The carry-forward of losses in trusts generally is regulated by the provisions of Schedule 2F of the 36 Act (Trust Loss Provisions). That Schedule applies a universal “income injection” test which, broadly speaking, prevents tax losses in a trust being utilised by income distributions being made to that trust from other entities, unless those distributions are made within a defined family group (see further below).
In addition to the above general “income injection” test, the Schedule applies a series of different tests for fixed trusts and non-fixed trusts which must be satisfied by all trusts other than excepted trusts.
Any trust established under a will is an excepted trust for the first 5 years from the date of death of the testator. Further, because most trusts established by will fall into the category of fixed trusts the tests for carry-forward of losses are usually readily satisfied. Accordingly, there is considerable slack cut for deceased estates generally.
However, because a testamentary trust is a discretionary trust, the limitations imposed on non-fixed trusts by the Trust Loss Provisions will apply, and they are far more stringent. Indeed, for most discretionary trusts the tests are impossible to satisfy with any certainty.
The contentious tests can be avoided however, if the trust makes a family trust election. The result of making the election is that the trust becomes an excepted trust for the purposes of the Trust Loss Provisions and the specific test requirements for the carry-forward of losses will cease to be a problem.
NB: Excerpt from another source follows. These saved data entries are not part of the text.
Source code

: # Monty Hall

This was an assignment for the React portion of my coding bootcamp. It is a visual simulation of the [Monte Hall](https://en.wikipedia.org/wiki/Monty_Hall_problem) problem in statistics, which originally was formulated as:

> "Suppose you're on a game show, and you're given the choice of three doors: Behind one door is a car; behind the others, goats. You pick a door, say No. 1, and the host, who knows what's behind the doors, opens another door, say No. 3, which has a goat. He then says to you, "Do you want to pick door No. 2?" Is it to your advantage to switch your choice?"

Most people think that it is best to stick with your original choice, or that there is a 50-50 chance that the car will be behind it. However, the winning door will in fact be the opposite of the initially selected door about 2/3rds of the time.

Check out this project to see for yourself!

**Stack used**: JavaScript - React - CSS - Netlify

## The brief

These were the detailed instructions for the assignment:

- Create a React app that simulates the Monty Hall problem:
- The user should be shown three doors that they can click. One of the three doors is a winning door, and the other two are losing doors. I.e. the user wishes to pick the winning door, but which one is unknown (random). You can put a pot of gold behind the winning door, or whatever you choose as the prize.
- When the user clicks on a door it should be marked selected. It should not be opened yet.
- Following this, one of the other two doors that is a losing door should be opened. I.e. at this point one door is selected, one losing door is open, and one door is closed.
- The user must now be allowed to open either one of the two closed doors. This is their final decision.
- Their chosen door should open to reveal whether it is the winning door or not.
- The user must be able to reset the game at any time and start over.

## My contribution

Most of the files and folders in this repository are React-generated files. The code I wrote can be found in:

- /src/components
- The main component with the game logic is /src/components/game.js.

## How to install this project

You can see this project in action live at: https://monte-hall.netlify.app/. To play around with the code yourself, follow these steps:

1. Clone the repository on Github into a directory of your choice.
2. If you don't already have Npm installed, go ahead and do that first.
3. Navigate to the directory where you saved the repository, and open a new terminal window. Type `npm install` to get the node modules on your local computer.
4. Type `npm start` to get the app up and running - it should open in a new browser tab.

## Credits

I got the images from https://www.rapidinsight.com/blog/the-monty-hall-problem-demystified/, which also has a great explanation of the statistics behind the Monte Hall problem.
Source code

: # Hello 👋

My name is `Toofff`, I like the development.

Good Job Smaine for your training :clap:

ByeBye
Accordingly, at the end of the fifth tax year from the date of death of the deceased, if there are losses in a testamentary trust, a family trust election must be made in the trust’s tax return for that year if those losses are intended to be carried for use in subsequent years. Similarly, if there are no losses arising in a testamentary trust during the first 5 years, but a loss is incurred in any year after the fifth tax year, a family trust election must be made in the tax return for the year of the loss to enable that loss to be carried forward to future years.